И так после каждого погрома, с той лишь разницей, что Гришин возраст изменялся, да за Нарыма – по случаю неожиданного выезда его в одноименный город – Колымская подписывалась.
Иногда на эти протесты отзывалась провинция:
«Сочувствую и присоединяюсь» – телеграфировал из Дремова Раздергаев, Заторканный из Мямлина тоже присоединялся, а из Окурова – «Самогрызлов и др.», причем для всех было ясно, что «др.» – он выдумал для пущей угрожаемости, ибо в Окурове никаких «др.» не было.
Евреи, читая протесты, еще пуще плачут, и вот, однажды, один из них, человек очень хитрый – предложил:
Вы знаете что? Нет? Ну, так давайте перед будущим погромом и спрячем всю бумагу, и все перья, и все чернила и посмотрим, – что они будут делать тогда эти шестнадцать и с Гришем?
Народ дружный – сказано-сделано: скупили всю бумагу, все перья и спрятали, а чернила в Черное море вылили и… сидят, дожидаются.
Ну, долго ждать не пришлось: разрешение получено, погром произведен, лежат евреи в больницах, а гуманисты бегают по Петербургу, ищут бумаги, перьев – нет бумаги, нет перьев, нигде, кроме как в канцеляриях их благородий, а оттуда не дают!

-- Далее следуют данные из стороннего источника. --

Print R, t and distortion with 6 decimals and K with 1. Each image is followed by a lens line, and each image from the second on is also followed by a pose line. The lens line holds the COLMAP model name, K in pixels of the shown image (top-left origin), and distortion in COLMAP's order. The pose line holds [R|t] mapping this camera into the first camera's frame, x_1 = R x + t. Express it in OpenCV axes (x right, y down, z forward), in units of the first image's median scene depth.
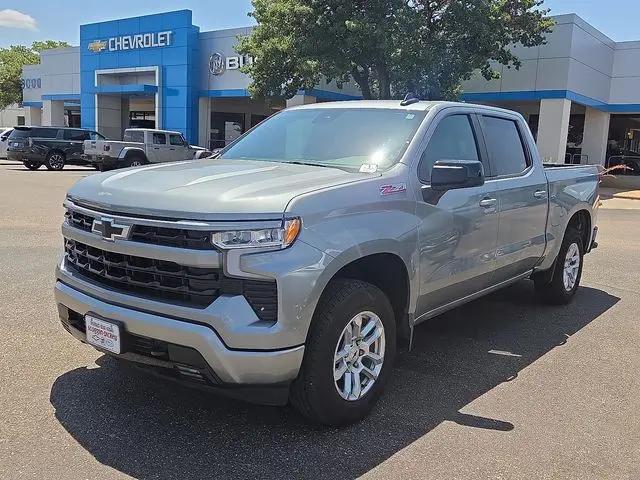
lens RADIAL K [[676.0, 0, 330.6], [0, 676.0, 237.3], [0, 0, 1]] dist [0.190688, 0.000000]
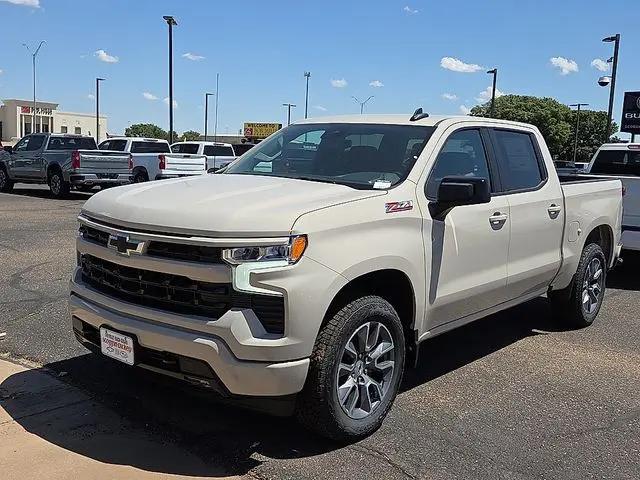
lens RADIAL K [[816.3, 0, 319.5], [0, 816.3, 236.2], [0, 0, 1]] dist [0.252174, 0.000000]
pose [[0.999425, 0.005723, -0.033418, 0.014941], [-0.006078, 0.999926, -0.010547, -0.013056], [0.033355, 0.010744, 0.999386, -0.237989]]
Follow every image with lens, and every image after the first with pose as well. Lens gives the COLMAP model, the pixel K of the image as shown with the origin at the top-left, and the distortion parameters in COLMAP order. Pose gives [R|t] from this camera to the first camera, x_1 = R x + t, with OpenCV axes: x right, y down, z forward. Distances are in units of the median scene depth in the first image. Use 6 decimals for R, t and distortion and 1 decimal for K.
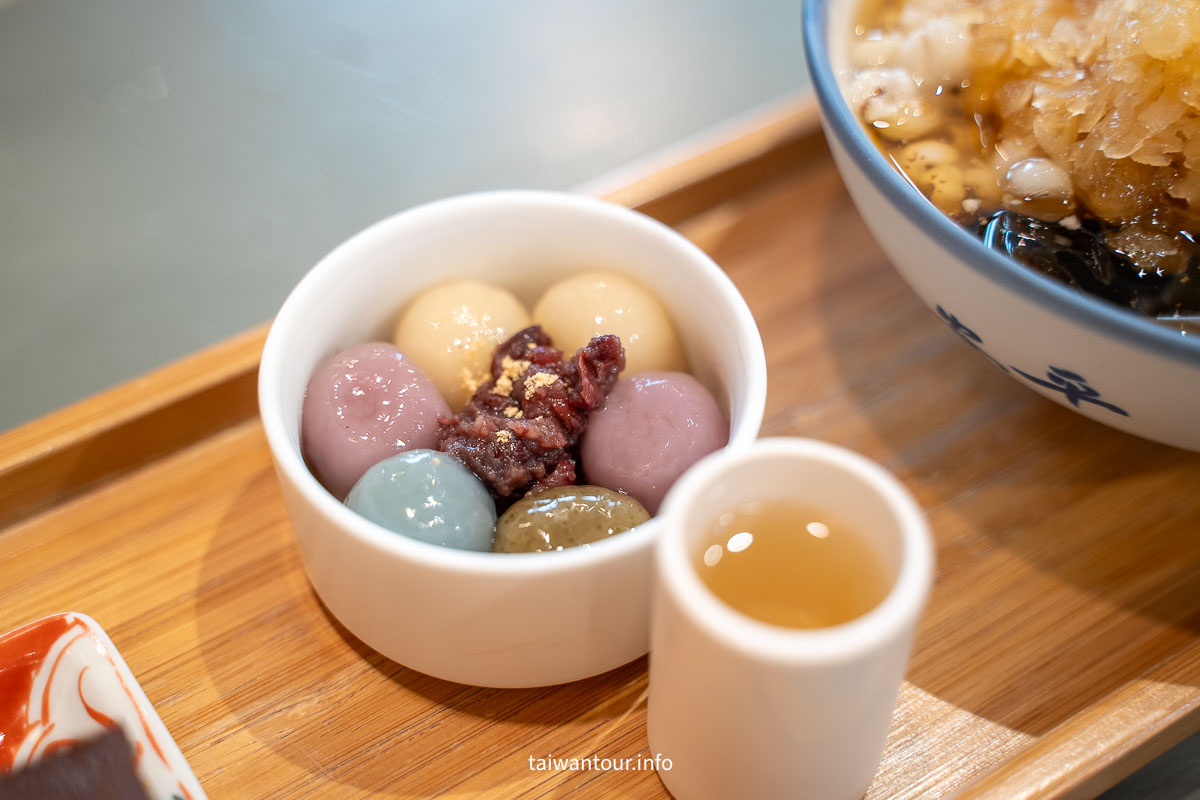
lens RADIAL K [[1649.4, 0, 599.6], [0, 1649.4, 399.4], [0, 0, 1]] dist [-0.044791, 0.000000]
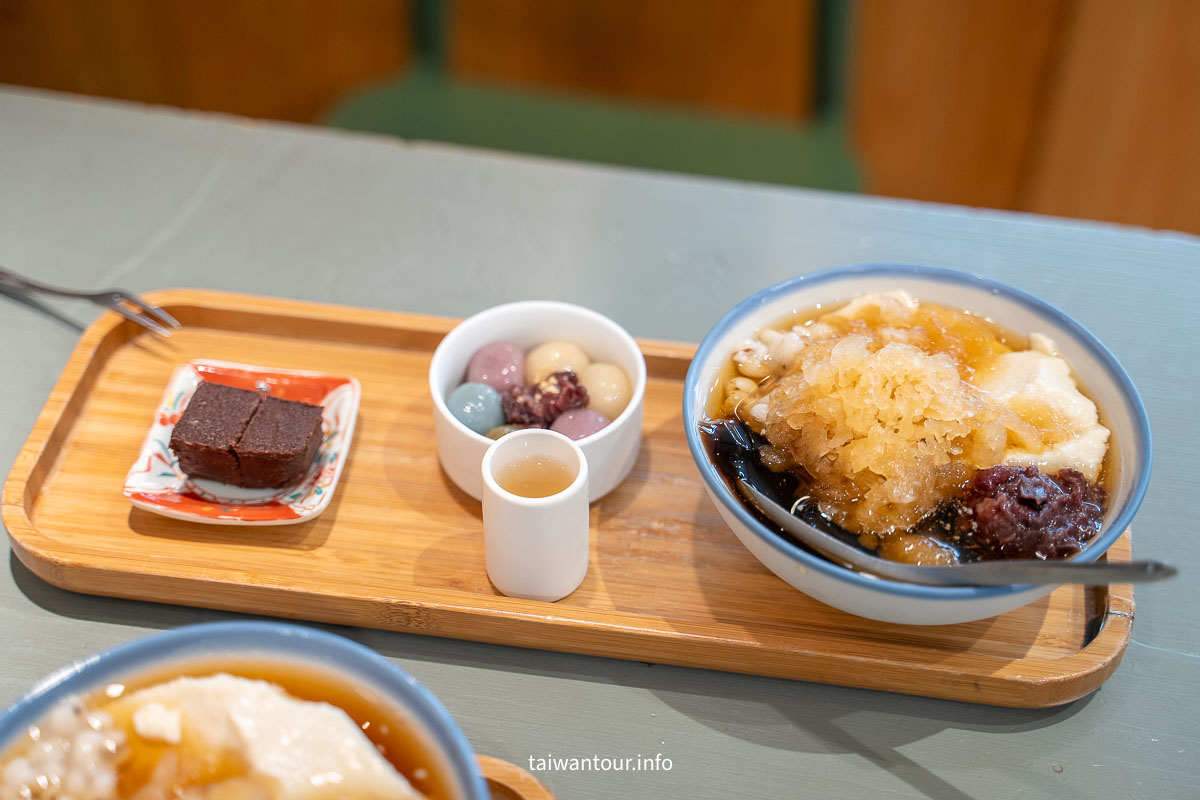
lens RADIAL K [[1828.7, 0, 600.2], [0, 1828.7, 400.1], [0, 0, 1]] dist [0.017807, 0.000000]
pose [[0.761154, 0.467497, -0.449546, 1.185586], [-0.495360, 0.866449, 0.062325, -0.193726], [0.418645, 0.175248, 0.891080, -1.262336]]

Ишь вы! – говорят. – Знаем мы, для каких целей вам это надобно! Нет вы обойдетесь без этого!
Хлопотунский умоляет:
– Да как же?
Ну уж, – говорят, – достаточно мы вас протестам обучали, сами догадайтесь…
Гриша, – ему уже сорок три года минуло, – плачет:
Хосю плотестовать!
А не на чем!
Фигофобов мрачно догодался:
На заборе бы, что ли?
А в Питере заборов нет, одни решетки.
Однако, побежали на окраину, куда-то на бойни, нашли старенький заборчик, и только что Гуманистов первую букву мелом вывел, вдруг, яко бы с небес спустясь, подходит городовой и стал увещевать:
– Это что же будет? За эдакое надписание мальчишек шугают, а вы солидные, будто, господа – ай-яй-яй!
Конечно, он их не понял, думая, что они – литераторы из тех, которые под 1001 статью пишут, а они сконфузились и разошлись – в прямом смысле – по домам.